> **Your instructions**:
Everything in the listing must be repeated word for word.

> **Data section**:
####

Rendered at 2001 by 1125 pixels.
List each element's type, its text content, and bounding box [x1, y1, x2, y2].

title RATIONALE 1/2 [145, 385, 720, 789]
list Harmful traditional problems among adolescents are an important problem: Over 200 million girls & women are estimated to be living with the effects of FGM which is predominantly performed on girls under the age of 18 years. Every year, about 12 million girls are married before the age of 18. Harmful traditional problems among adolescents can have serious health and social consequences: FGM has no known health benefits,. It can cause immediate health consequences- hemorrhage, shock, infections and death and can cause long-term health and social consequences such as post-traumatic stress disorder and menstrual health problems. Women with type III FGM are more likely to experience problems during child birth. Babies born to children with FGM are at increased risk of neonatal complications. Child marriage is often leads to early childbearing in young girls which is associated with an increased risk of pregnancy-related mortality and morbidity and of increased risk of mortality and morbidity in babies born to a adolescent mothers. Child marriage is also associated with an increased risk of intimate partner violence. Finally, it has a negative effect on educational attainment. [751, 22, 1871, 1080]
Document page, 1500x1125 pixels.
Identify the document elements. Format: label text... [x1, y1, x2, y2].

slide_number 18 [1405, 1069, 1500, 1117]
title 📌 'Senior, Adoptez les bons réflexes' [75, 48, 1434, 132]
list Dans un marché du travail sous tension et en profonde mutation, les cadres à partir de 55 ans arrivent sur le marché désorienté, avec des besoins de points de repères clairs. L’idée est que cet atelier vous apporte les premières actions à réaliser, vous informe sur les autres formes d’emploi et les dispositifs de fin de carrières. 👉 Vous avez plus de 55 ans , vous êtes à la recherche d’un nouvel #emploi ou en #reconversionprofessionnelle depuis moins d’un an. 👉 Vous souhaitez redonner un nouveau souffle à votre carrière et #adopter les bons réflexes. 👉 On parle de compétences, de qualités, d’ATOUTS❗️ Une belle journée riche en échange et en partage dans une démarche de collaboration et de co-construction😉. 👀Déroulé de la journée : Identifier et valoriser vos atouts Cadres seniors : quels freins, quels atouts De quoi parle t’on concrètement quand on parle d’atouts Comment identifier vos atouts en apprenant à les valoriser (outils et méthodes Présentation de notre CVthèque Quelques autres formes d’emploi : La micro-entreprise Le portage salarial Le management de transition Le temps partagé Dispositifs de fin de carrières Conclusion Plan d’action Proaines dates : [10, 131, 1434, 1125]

####

> **Task output**:
Rendered at 2001 by 1125 pixels.
List each element's type, its text content, and bounding box [x1, y1, x2, y2].

title RATIONALE 1/2 [145, 385, 720, 789]
list Harmful traditional problems among adolescents are an important problem: Over 200 million girls & women are estimated to be living with the effects of FGM which is predominantly performed on girls under the age of 18 years. Every year, about 12 million girls are married before the age of 18. Harmful traditional problems among adolescents can have serious health and social consequences: FGM has no known health benefits,. It can cause immediate health consequences- hemorrhage, shock, infections and death and can cause long-term health and social consequences such as post-traumatic stress disorder and menstrual health problems. Women with type III FGM are more likely to experience problems during child birth. Babies born to children with FGM are at increased risk of neonatal complications. Child marriage is often leads to early childbearing in young girls which is associated with an increased risk of pregnancy-related mortality and morbidity and of increased risk of mortality and morbidity in babies born to a adolescent mothers. Child marriage is also associated with an increased risk of intimate partner violence. Finally, it has a negative effect on educational attainment. [751, 22, 1871, 1080]
Document page, 1500x1125 pixels.
Identify the document elements. Format: label text... [x1, y1, x2, y2].

slide_number 18 [1405, 1069, 1500, 1117]
title 📌 'Senior, Adoptez les bons réflexes' [75, 48, 1434, 132]
list Dans un marché du travail sous tension et en profonde mutation, les cadres à partir de 55 ans arrivent sur le marché désorienté, avec des besoins de points de repères clairs. L’idée est que cet atelier vous apporte les premières actions à réaliser, vous informe sur les autres formes d’emploi et les dispositifs de fin de carrières. 👉 Vous avez plus de 55 ans , vous êtes à la recherche d’un nouvel #emploi ou en #reconversionprofessionnelle depuis moins d’un an. 👉 Vous souhaitez redonner un nouveau souffle à votre carrière et #adopter les bons réflexes. 👉 On parle de compétences, de qualités, d’ATOUTS❗️ Une belle journée riche en échange et en partage dans une démarche de collaboration et de co-construction😉. 👀Déroulé de la journée : Identifier et valoriser vos atouts Cadres seniors : quels freins, quels atouts De quoi parle t’on concrètement quand on parle d’atouts Comment identifier vos atouts en apprenant à les valoriser (outils et méthodes Présentation de notre CVthèque Quelques autres formes d’emploi : La micro-entreprise Le portage salarial Le management de transition Le temps partagé Dispositifs de fin de carrières Conclusion Plan d’action Proaines dates : [10, 131, 1434, 1125]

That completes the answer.